PROMPT: Filter the listing below down to the lines with the word "moderate" and copy those.

DATA FOR THE TASK:
....
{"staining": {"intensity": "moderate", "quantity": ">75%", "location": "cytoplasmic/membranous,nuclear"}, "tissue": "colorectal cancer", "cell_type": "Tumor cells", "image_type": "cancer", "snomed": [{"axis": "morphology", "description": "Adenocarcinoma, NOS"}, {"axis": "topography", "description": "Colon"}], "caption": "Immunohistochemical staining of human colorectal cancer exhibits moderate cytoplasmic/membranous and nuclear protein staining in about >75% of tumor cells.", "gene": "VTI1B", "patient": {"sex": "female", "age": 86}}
....
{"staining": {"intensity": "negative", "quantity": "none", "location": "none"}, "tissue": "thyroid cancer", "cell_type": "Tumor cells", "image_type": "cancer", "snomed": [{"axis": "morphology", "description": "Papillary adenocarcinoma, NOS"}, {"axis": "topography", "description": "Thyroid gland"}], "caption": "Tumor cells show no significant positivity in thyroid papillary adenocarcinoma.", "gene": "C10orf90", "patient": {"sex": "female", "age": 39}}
....
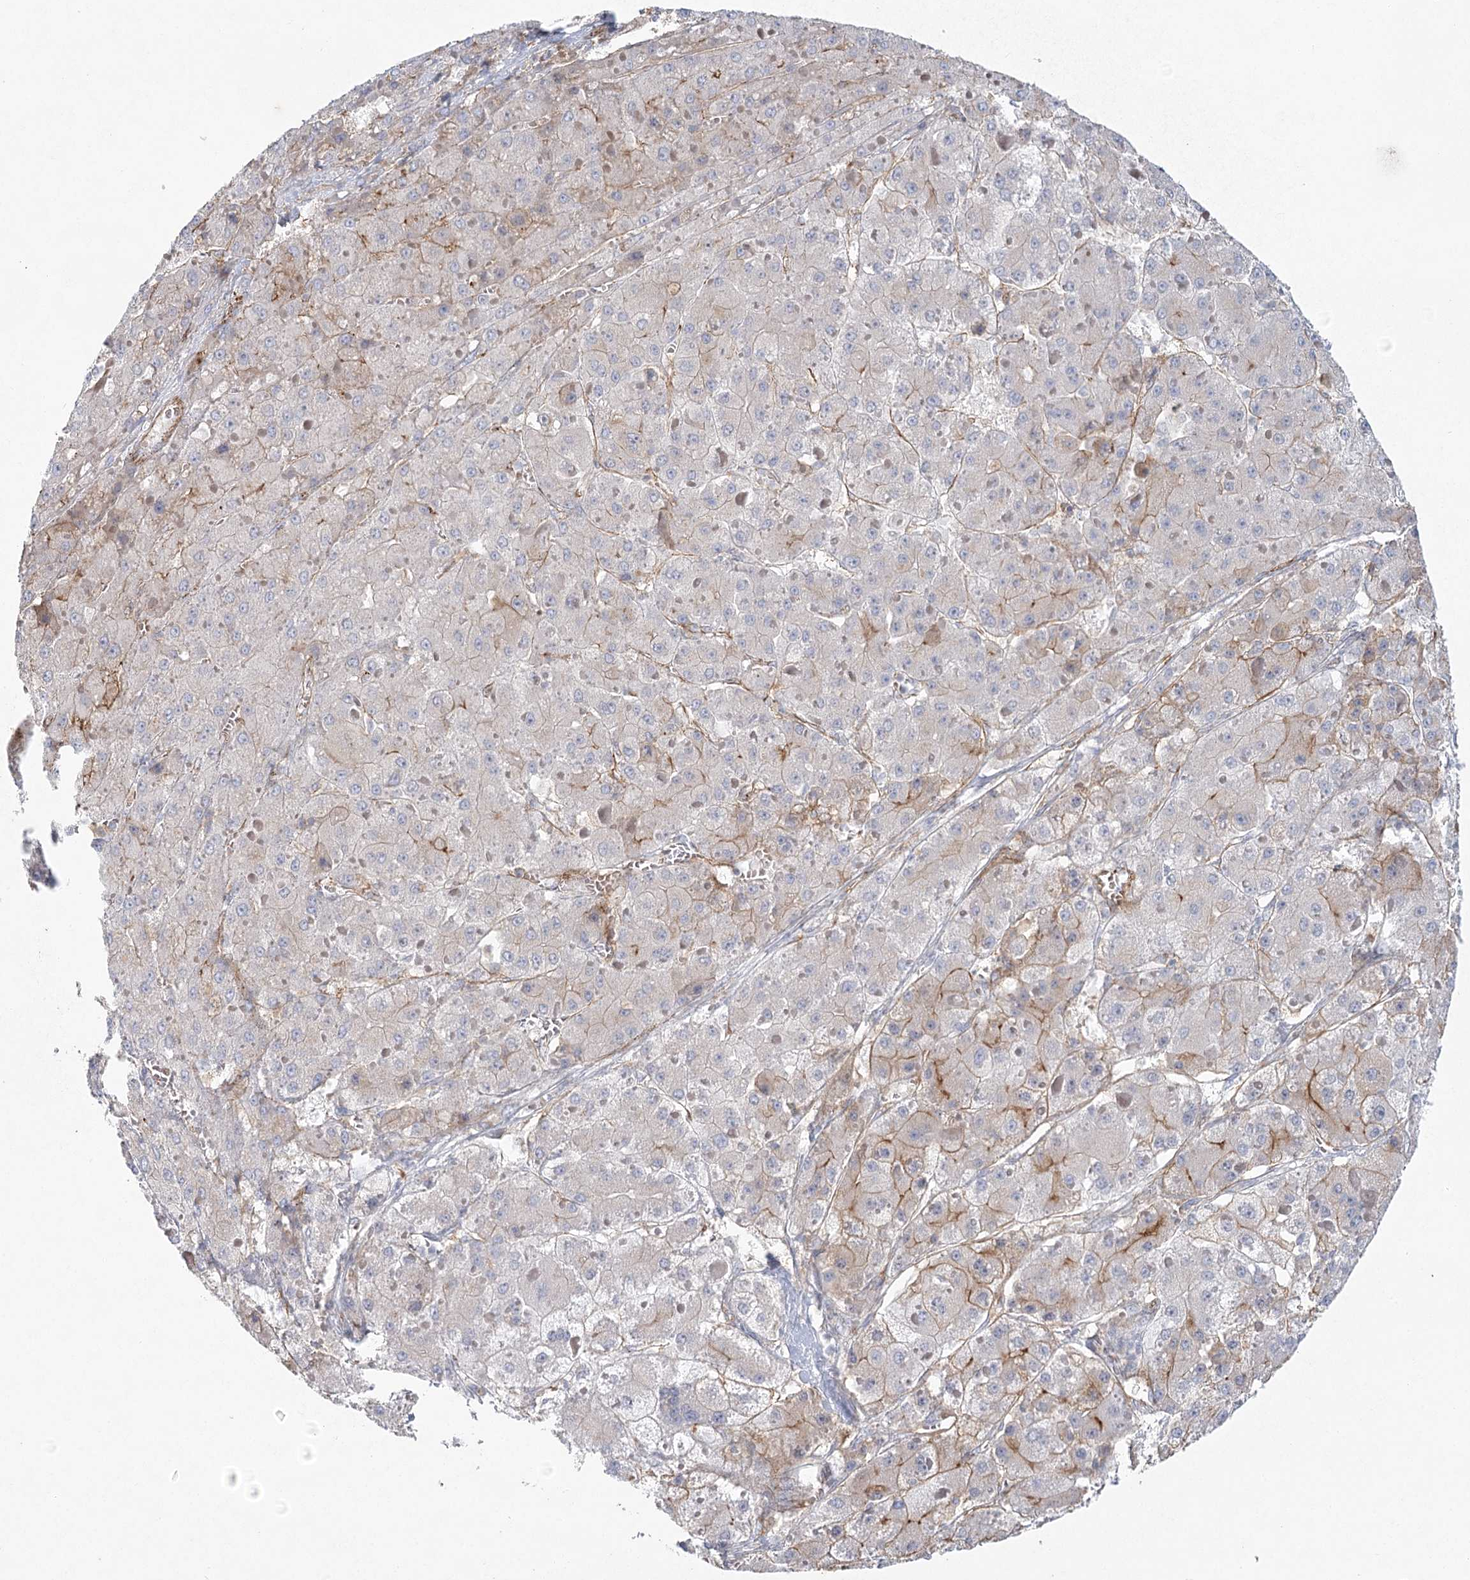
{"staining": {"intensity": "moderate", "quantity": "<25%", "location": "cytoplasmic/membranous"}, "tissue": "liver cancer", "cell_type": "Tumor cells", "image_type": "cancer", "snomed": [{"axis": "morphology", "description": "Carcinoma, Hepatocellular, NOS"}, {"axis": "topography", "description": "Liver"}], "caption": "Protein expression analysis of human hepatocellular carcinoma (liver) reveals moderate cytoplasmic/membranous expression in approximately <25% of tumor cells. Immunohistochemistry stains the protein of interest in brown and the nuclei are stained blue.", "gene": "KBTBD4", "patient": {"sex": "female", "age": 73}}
....
YOUR RESPONSE:
{"staining": {"intensity": "moderate", "quantity": ">75%", "location": "cytoplasmic/membranous,nuclear"}, "tissue": "colorectal cancer", "cell_type": "Tumor cells", "image_type": "cancer", "snomed": [{"axis": "morphology", "description": "Adenocarcinoma, NOS"}, {"axis": "topography", "description": "Colon"}], "caption": "Immunohistochemical staining of human colorectal cancer exhibits moderate cytoplasmic/membranous and nuclear protein staining in about >75% of tumor cells.", "gene": "VTI1B", "patient": {"sex": "female", "age": 86}}
{"staining": {"intensity": "moderate", "quantity": "<25%", "location": "cytoplasmic/membranous"}, "tissue": "liver cancer", "cell_type": "Tumor cells", "image_type": "cancer", "snomed": [{"axis": "morphology", "description": "Carcinoma, Hepatocellular, NOS"}, {"axis": "topography", "description": "Liver"}], "caption": "Protein expression analysis of human hepatocellular carcinoma (liver) reveals moderate cytoplasmic/membranous expression in approximately <25% of tumor cells. Immunohistochemistry stains the protein of interest in brown and the nuclei are stained blue.", "gene": "KBTBD4", "patient": {"sex": "female", "age": 73}}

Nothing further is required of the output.